Berluti was established in 1895 by Alessandro Berluti, an Italian from the Marche region. The house was later run by Olga Squeri, also known as Olga Berluti, who in 2011 was named creative director of the Berluti Art line. That family thread is part of why the brand still frames itself around artisanal leatherwork.

Who owns Berluti now?+

Berluti has been part of the LVMH group since 1993. From 2011 to 2023 it was headed by Antoine Arnault, son of LVMH chief executive Bernard Arnault, who also serves as chairman of Loro Piana. The LVMH backing is a big reason the brand expanded its product range and global boutique network.

Where are Berluti shoes made?+

All of Berluti's footwear and leather goods are produced in the town of Gaibanella, in the municipality of Ferrara, Italy. Paris, on rue Marbeuf, is the location of the corporate headquarters rather than the workshop.

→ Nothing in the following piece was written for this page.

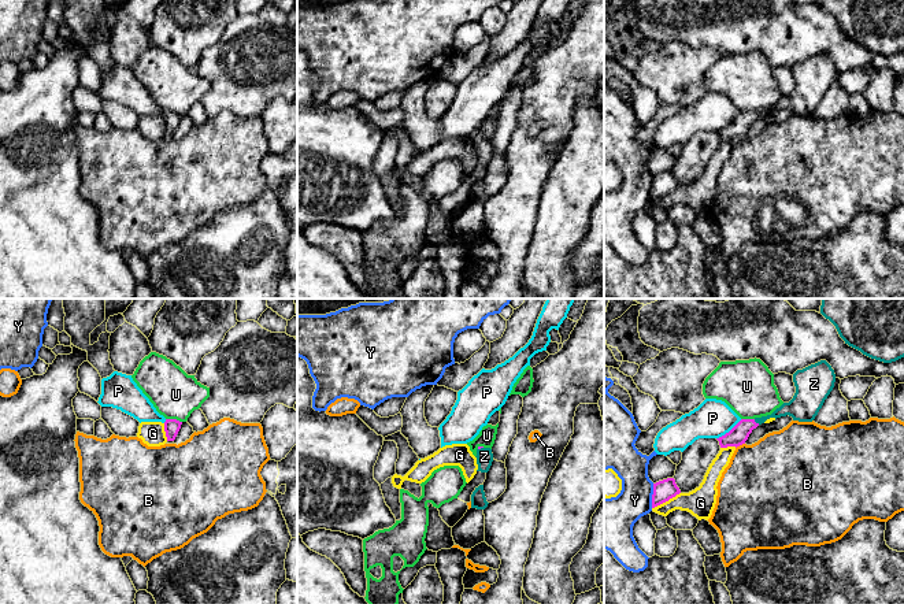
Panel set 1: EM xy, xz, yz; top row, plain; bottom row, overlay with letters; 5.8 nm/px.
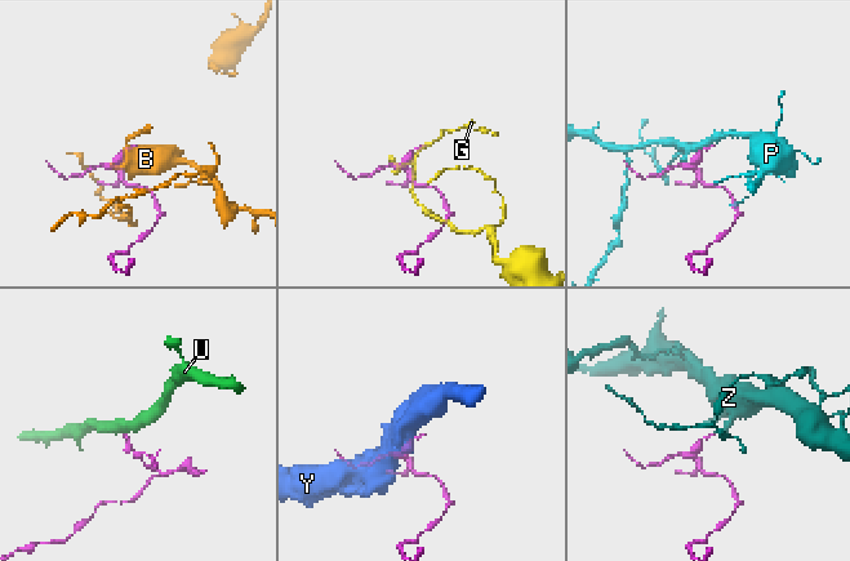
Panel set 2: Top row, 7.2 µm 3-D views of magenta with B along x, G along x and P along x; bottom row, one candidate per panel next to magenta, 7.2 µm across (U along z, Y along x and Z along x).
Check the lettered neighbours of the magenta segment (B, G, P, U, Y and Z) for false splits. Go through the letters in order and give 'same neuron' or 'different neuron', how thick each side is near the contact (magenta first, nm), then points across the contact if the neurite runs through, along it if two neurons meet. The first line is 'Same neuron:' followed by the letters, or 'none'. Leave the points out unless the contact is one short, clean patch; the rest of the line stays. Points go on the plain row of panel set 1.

So while Berluti is a French house, the hands-on leatherwork happens in Italy.

Does Berluti make more than shoes?+

Yes. Alongside its shoes and boots, Berluti makes leather belts, bags and wallets, as well as bespoke and ready-to-wear garments. The brand pushed further into clothing in 2012, when it acquired the Paris tailor house Arnys and launched its first ready-to-wear menswear collections.

Has Berluti always had a creative director?+

Not always. The role has passed through Alessandro Sartori, Haider Ackermann and Kris Van Assche, who held it from 2018 to 2021, and in 2023 the brand returned to Paris Fashion Week while operating without a creative director. In 2018 Van Assche reworked the Berluti logo from one he found carved into a shoe last, a nice illustration of how rooted the house is in its own craft.

How should I care for Berluti leather?+

Because the patina is hand-built, gentle, consistent care matters more than heavy intervention. Use a soft brush and a quality cream to feed the calfskin, let shoes rest between wears, and use trees to hold their shape. Done patiently, this is what deepens the color over time rather than dulling it.

When is the best time to buy Berluti?+

Treat a Berluti purchase as something to time around the right piece rather than the calendar, since these are long-horizon buys. End-of-season is generally when luxury stock moves, but the smarter move is to wait until you find the model and patina you will still want years from now. A shoe you love and re-polish beats a discount on one you settle for.